Ebstein's anomaly: contemporary management strategies

Affiliations
Review

Ebstein's anomaly: contemporary management strategies

Sandeep Sainathan et al. J Thorac Dis. 2020 Mar.

Abstract

Ebstein's anomaly (EA) is a rare congenital cardiac anomaly. It is a disease at a minimum of the tricuspid valve (TV) and the right ventricular myocardium. Presentation varies from a severe symptomatic form during the neonatal period to an incidental detection later in life due to the wide morphological variation of the condition.
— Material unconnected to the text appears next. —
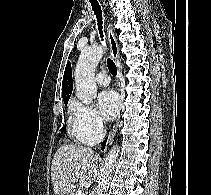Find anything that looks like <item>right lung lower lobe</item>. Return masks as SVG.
Masks as SVG:
<instances>
[{"mask_svg":"<svg viewBox=\"0 0 211 195\" xmlns=\"http://www.w3.org/2000/svg\"><path fill=\"white\" fill-rule=\"evenodd\" d=\"M107 140V139H106ZM106 140L103 142V144H102V146H105V144H106ZM103 149V148H102Z\"/></svg>","mask_w":211,"mask_h":195,"instance_id":"98d812e1","label":"right lung lower lobe"}]
</instances>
The neonatal presentation can be severe and every attempt should be made at medical management ideally into infancy and early childhood. Neonates not eligible or failing medical management should be surgically managed either with a single ventricle palliative approach or a more desirable biventricular repair with a neonatal TV valvuloplasty. Some neonates initially committed to a single ventricle pathway may be converted to a biventricular repair by a delayed TV valvuloplasty. The da Silva Cone repair has become the valvuloplasty of choice especially beyond the neonatal period and can be applied to a wide morphological variation of the condition with good long-term durability. If the chance of a successful TV valvuloplasty is high, it should be offered early in childhood to prevent further cardiac dilation. Adding a Bidirectional Glenn to a valvuloplasty may help salvage marginal risk patients or marginally repairable valves. If valve replacement is the only option, a bioprosthetic valve should be used as it is less thrombogenic especially with marginal right ventricular function. Heart transplantation should be considered in patients with associated left ventricular dysfunction.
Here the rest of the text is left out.